- What to work on: Copy out, unchanged, everything from the line containing "name author: L." down to the end of the entries below, including both of those ends.

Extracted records
--- start ---

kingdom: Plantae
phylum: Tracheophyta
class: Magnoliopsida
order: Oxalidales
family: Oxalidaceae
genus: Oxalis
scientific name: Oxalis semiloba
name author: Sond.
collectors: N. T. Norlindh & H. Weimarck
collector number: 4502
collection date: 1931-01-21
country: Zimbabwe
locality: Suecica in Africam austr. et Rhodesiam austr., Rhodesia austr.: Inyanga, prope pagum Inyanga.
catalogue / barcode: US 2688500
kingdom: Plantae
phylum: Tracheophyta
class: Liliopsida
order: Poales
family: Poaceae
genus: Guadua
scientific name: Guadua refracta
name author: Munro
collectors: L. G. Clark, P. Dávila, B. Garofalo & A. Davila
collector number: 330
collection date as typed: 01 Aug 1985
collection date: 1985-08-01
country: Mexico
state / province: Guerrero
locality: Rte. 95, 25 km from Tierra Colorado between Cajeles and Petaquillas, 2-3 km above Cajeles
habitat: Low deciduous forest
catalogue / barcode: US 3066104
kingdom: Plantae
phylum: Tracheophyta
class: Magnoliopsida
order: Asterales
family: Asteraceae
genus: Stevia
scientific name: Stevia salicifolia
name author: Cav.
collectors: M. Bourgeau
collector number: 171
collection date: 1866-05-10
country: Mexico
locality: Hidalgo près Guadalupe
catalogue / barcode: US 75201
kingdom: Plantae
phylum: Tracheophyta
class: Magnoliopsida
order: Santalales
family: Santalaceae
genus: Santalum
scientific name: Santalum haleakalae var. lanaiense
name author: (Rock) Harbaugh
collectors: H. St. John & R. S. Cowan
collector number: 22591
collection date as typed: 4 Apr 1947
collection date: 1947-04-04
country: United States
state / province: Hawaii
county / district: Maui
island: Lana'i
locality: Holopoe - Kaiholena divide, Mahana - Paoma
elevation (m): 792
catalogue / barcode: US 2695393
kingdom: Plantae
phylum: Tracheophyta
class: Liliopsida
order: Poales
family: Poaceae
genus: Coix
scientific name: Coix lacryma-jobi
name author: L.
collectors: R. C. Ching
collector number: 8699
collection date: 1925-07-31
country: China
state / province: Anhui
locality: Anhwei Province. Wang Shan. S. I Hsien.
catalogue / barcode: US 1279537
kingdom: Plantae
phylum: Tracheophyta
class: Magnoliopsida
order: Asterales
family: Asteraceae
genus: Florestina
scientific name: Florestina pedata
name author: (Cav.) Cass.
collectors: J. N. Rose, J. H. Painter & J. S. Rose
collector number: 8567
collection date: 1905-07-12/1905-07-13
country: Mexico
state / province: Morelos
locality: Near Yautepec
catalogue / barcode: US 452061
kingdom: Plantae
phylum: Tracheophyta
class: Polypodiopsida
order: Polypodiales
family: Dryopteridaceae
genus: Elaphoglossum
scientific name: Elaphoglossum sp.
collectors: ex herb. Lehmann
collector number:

--- end ---

- The answer:
name author: L.
collectors: R. C. Ching
collector number: 8699
collection date: 1925-07-31
country: China
state / province: Anhui
locality: Anhwei Province. Wang Shan. S. I Hsien.
catalogue / barcode: US 1279537
kingdom: Plantae
phylum: Tracheophyta
class: Magnoliopsida
order: Asterales
family: Asteraceae
genus: Florestina
scientific name: Florestina pedata
name author: (Cav.) Cass.
collectors: J. N. Rose, J. H. Painter & J. S. Rose
collector number: 8567
collection date: 1905-07-12/1905-07-13
country: Mexico
state / province: Morelos
locality: Near Yautepec
catalogue / barcode: US 452061
kingdom: Plantae
phylum: Tracheophyta
class: Polypodiopsida
order: Polypodiales
family: Dryopteridaceae
genus: Elaphoglossum
scientific name: Elaphoglossum sp.
collectors: ex herb. Lehmann
collector number:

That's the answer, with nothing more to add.